In the CS group, torque to failure was 40.2 ± 2.6 Nm, 35.0 ± 1.4 Nm, 29.8 ± 1.5 Nm, and 31.8 ± 2.2 Nm for the COR, AX, CCOM, and ACOM fracture groups, respectively (P < 0.05). In the SHS group, torque to failure was 28.6 ± 1.3 Nm, 24.2 ± 1.4 Nm, 21.4 ± 1.2 Nm, and 21.0 ± 0.9 Nm for the COR, AX, CCOM, and ACOM fracture groups, respectively (P < 0.05). In both constructs, groups with posterior inferior comminution demonstrated significantly lower torque to failure compared to the COR group (P < 0.05). The CS construct demonstrated higher torque to failure in all groups when compared to the SHS construct (P < 0.01).
Posterior inferior comminution significantly affects torque to failure in vertically oriented FNFs. Three peripherally placed CSs may resist combined axial and torsional loading better than a sliding hip screw construct.

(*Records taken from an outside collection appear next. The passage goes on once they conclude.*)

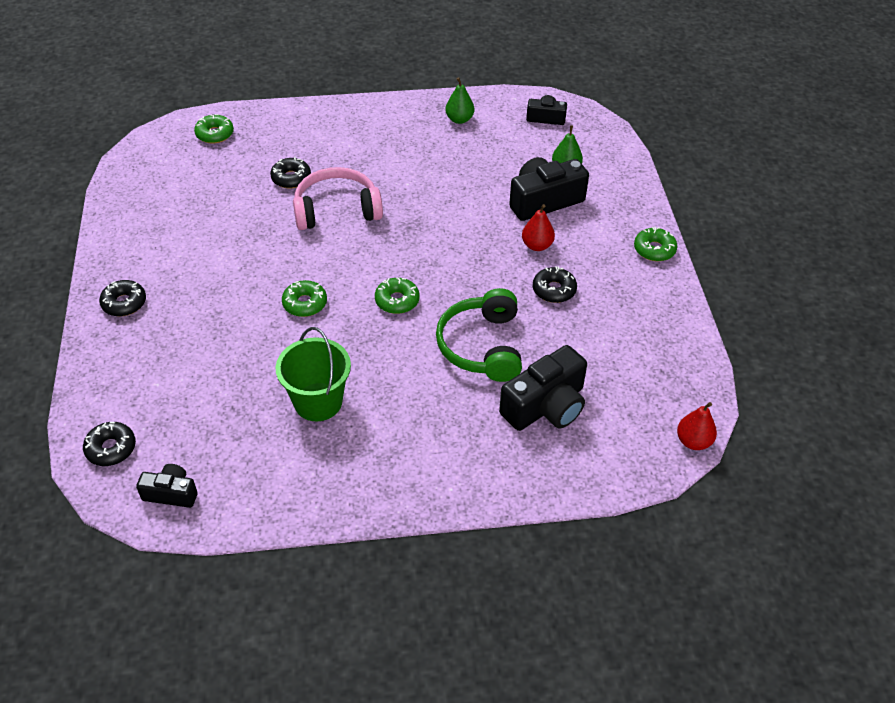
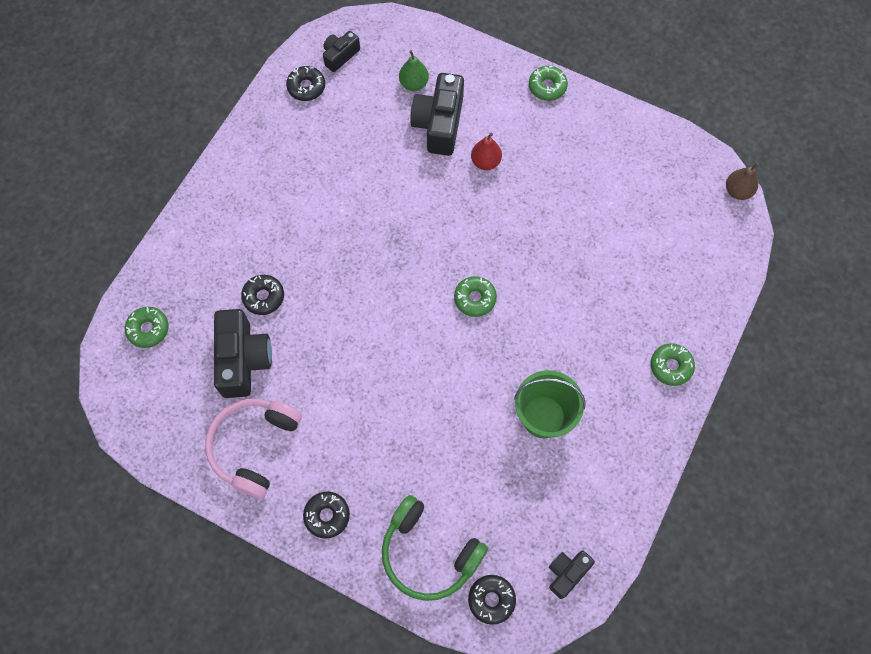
camera: 55 degrees left, 20 degrees up
(305, 303) = (430, 369): green donut -> green donut (671, 366)
(337, 210) = (334, 283): pink headphones -> pink headphones (254, 447)
(459, 119) = (290, 120): green pear -> none
(482, 346) = (564, 267): green headphones -> green headphones (429, 553)
(546, 406) = (649, 262): black camera -> black camera (243, 359)
(554, 290) = (541, 182): black donut -> black donut (306, 87)
(693, 441) = (737, 191): red pear -> brown pear

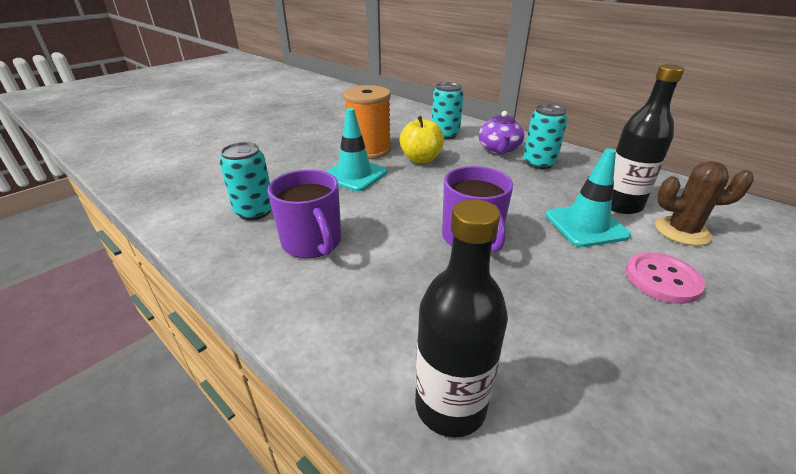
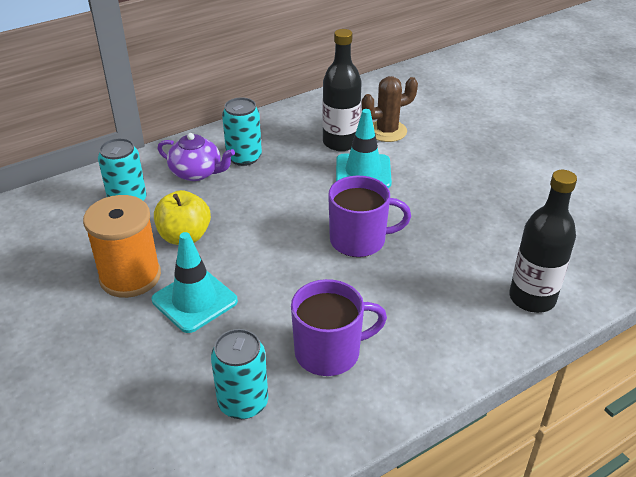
camera: 75 degrees left, 5 degrees up
(662, 279) = (437, 165): pink button -> none
(682, 231) = (387, 131): brown cactus -> brown cactus turned 45 degrees clockwise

评估生理上年轻患者垂直方向股骨颈骨折(FNFs)的轴向骨折倾斜度和后下粉碎情况。设计一项生物力学研究,以评估这些骨折因素对使用空心螺钉(CS)和滑动髋螺钉固定时的破坏扭矩的影响。
在合成股骨中建立四个 Pauwels III 型 FNF 模型:(1)在冠状面垂直定向(COR),(2)带有轴向倾斜度的冠状面(AX),(3)带有后下粉碎的冠状面(CCOM),以及(4)带有轴向倾斜度和后下粉碎的冠状面(ACOM)。在每组(n = 10)中,标本使用 3 枚 CS 或带补充抗旋转螺钉的滑动髋螺钉(SHS)进行固定。使用结合轴向预加载和扭转斜坡加载的定制测试夹具进行准静态循环斜坡加载直至破坏。主要结果是破坏扭矩,定义为角位移≥5 度。
在 CS 组中,COR、AX、CCOM 和 ACOM 骨折组的破坏扭矩分别为 40.2±2.6 Nm、35.0±1.4 Nm、29.8±1.5 Nm 和 31.8±2.2 Nm(P<0.05)。在 SHS 组中,COR、AX、CCOM 和 ACOM 骨折组的破坏扭矩分别为 28.6±1.3 Nm、24.2±1.4 Nm、21.4±1.2 Nm 和 21.0±0.9 Nm(P<0.05)。在两种固定方式中,与 COR 组相比,后下粉碎组的破坏扭矩均显著降低(P<0.05)。与 SHS 固定方式相比,CS 固定方式在所有组中均表现出更高的破坏扭矩(P<0.01)。
后下粉碎显著影响垂直方向 FNFs 的破坏扭矩。三枚周边放置的 CS 可能比滑动髋螺钉固定方式更好地抵抗轴向和扭转联合载荷。